What needs to be done: Please print the entries below exactly, from the line with "vfov_deg: 58.4" through the line with "focal_mm: 2.22", including both of those lines and leaving out all others.

^^^^^^^^^^^^^^^^

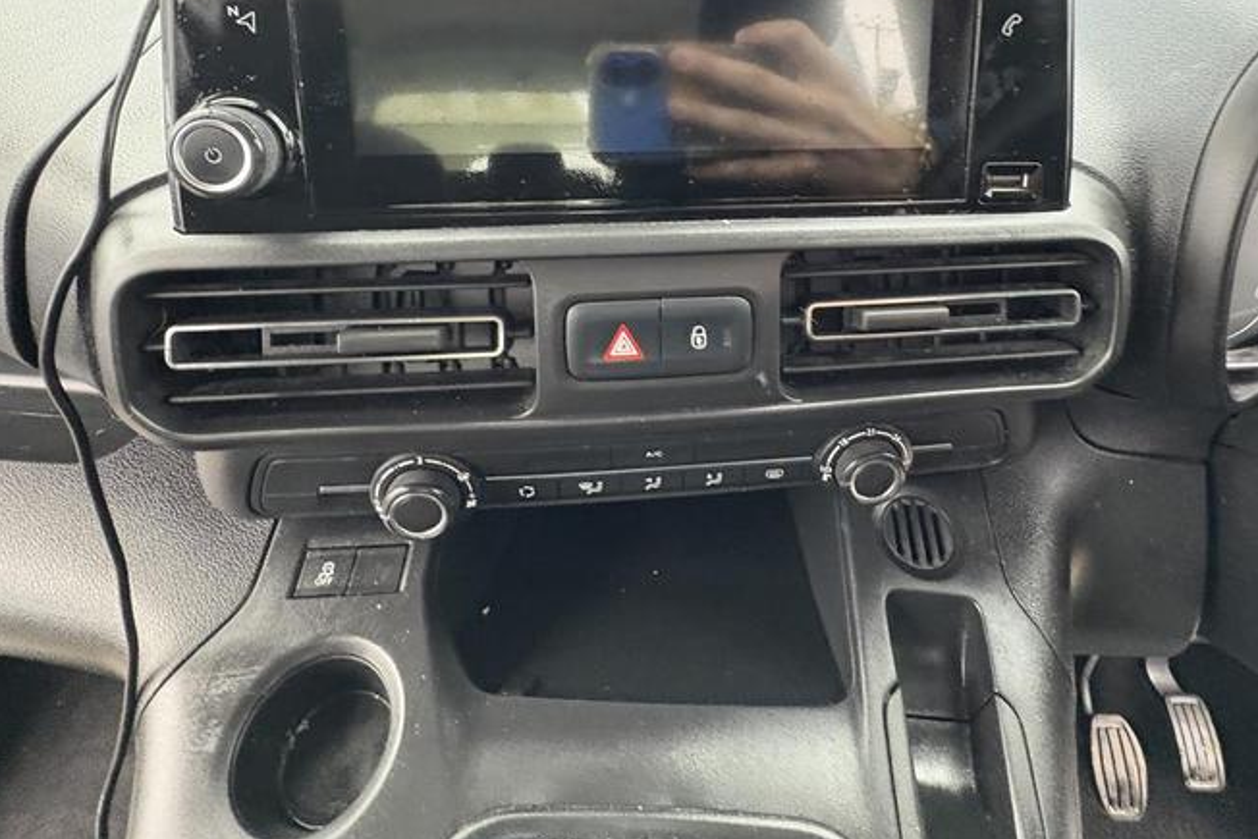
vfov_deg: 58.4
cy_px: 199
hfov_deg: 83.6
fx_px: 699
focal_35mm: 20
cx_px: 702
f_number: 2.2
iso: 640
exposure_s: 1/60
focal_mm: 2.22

^^^^^^^^^^^^^^^^

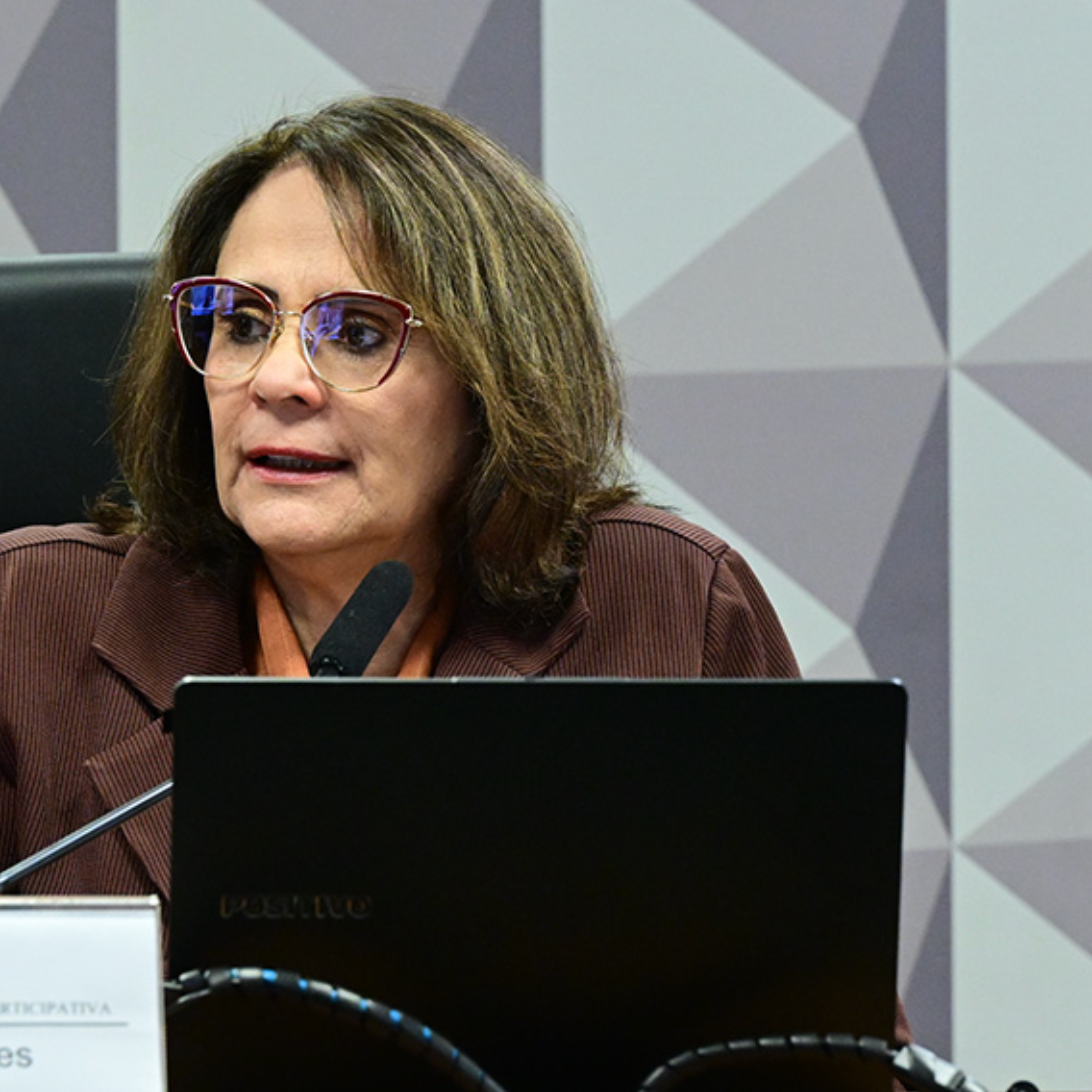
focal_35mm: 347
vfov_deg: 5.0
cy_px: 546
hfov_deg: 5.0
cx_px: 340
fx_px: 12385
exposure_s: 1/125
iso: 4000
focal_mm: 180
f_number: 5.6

^^^^^^^^^^^^^^^^

Output of the task:
vfov_deg: 58.4
cy_px: 199
hfov_deg: 83.6
fx_px: 699
focal_35mm: 20
cx_px: 702
f_number: 2.2
iso: 640
exposure_s: 1/60
focal_mm: 2.22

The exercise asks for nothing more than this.